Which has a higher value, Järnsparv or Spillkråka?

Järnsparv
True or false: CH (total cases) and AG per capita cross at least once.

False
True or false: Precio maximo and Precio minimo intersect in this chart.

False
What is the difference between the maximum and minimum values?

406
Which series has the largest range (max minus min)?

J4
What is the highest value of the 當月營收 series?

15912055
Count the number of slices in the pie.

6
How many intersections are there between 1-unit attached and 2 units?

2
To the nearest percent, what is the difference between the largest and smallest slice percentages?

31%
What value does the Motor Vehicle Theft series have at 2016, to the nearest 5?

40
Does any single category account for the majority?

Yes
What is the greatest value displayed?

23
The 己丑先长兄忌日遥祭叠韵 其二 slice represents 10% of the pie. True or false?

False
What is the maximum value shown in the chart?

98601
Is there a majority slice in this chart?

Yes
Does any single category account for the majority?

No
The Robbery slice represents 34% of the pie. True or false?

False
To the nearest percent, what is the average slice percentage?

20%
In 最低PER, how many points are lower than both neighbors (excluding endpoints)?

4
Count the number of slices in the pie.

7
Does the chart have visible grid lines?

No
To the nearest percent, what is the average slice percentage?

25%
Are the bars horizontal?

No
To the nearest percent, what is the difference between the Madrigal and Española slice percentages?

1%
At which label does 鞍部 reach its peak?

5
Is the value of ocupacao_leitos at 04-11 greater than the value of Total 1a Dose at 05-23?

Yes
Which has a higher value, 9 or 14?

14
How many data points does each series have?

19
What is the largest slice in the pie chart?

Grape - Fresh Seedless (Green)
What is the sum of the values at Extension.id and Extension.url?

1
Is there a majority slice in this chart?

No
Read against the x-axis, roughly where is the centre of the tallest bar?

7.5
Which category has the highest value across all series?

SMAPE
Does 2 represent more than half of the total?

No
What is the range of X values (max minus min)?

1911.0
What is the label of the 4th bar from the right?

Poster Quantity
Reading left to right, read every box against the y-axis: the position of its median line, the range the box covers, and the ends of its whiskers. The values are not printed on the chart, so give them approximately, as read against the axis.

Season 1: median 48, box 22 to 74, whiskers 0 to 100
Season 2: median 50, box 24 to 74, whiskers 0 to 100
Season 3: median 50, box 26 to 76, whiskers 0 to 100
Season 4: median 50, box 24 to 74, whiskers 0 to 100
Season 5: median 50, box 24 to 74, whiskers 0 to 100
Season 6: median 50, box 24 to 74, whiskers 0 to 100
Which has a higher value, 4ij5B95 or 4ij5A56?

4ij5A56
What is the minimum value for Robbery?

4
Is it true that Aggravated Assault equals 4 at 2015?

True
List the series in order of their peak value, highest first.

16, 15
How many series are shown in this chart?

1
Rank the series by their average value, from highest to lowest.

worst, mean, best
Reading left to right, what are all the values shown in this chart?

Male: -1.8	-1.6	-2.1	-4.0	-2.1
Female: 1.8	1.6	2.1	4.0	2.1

WHAT THE EXERCISE ASKS — Turn every item above into a numbered list, one line per number, leaving out the blank lines.

RESPONSE AREA —
1. Which has a higher value, Järnsparv or Spillkråka?
2. Järnsparv
3. True or false: CH (total cases) and AG per capita cross at least once.
4. False
5. True or false: Precio maximo and Precio minimo intersect in this chart.
6. False
7. What is the difference between the maximum and minimum values?
8. 406
9. Which series has the largest range (max minus min)?
10. J4
11. What is the highest value of the 當月營收 series?
12. 15912055
13. Count the number of slices in the pie.
14. 6
15. How many intersections are there between 1-unit attached and 2 units?
16. 2
17. To the nearest percent, what is the difference between the largest and smallest slice percentages?
18. 31%
19. What value does the Motor Vehicle Theft series have at 2016, to the nearest 5?
20. 40
21. Does any single category account for the majority?
22. Yes
23. What is the greatest value displayed?
24. 23
25. The 己丑先长兄忌日遥祭叠韵 其二 slice represents 10% of the pie. True or false?
26. False
27. What is the maximum value shown in the chart?
28. 98601
29. Is there a majority slice in this chart?
30. Yes
31. Does any single category account for the majority?
32. No
33. The Robbery slice represents 34% of the pie. True or false?
34. False
35. To the nearest percent, what is the average slice percentage?
36. 20%
37. In 最低PER, how many points are lower than both neighbors (excluding endpoints)?
38. 4
39. Count the number of slices in the pie.
40. 7
41. Does the chart have visible grid lines?
42. No
43. To the nearest percent, what is the average slice percentage?
44. 25%
45. Are the bars horizontal?
46. No
47. To the nearest percent, what is the difference between the Madrigal and Española slice percentages?
48. 1%
49. At which label does 鞍部 reach its peak?
50. 5
51. Is the value of ocupacao_leitos at 04-11 greater than the value of Total 1a Dose at 05-23?
52. Yes
53. Which has a higher value, 9 or 14?
54. 14
55. How many data points does each series have?
56. 19
57. What is the largest slice in the pie chart?
58. Grape - Fresh Seedless (Green)
59. What is the sum of the values at Extension.id and Extension.url?
60. 1
61. Is there a majority slice in this chart?
62. No
63. Read against the x-axis, roughly where is the centre of the tallest bar?
64. 7.5
65. Which category has the highest value across all series?
66. SMAPE
67. Does 2 represent more than half of the total?
68. No
69. What is the range of X values (max minus min)?
70. 1911.0
71. What is the label of the 4th bar from the right?
72. Poster Quantity
73. Reading left to right, read every box against the y-axis: the position of its median line, the range the box covers, and the ends of its whiskers. The values are not printed on the chart, so give them approximately, as read against the axis.
74. Season 1: median 48, box 22 to 74, whiskers 0 to 100
75. Season 2: median 50, box 24 to 74, whiskers 0 to 100
76. Season 3: median 50, box 26 to 76, whiskers 0 to 100
77. Season 4: median 50, box 24 to 74, whiskers 0 to 100
78. Season 5: median 50, box 24 to 74, whiskers 0 to 100
79. Season 6: median 50, box 24 to 74, whiskers 0 to 100
80. Which has a higher value, 4ij5B95 or 4ij5A56?
81. 4ij5A56
82. What is the minimum value for Robbery?
83. 4
84. Is it true that Aggravated Assault equals 4 at 2015?
85. True
86. List the series in order of their peak value, highest first.
87. 16, 15
88. How many series are shown in this chart?
89. 1
90. Rank the series by their average value, from highest to lowest.
91. worst, mean, best
92. Reading left to right, what are all the values shown in this chart?
93. Male: -1.8	-1.6	-2.1	-4.0	-2.1
94. Female: 1.8	1.6	2.1	4.0	2.1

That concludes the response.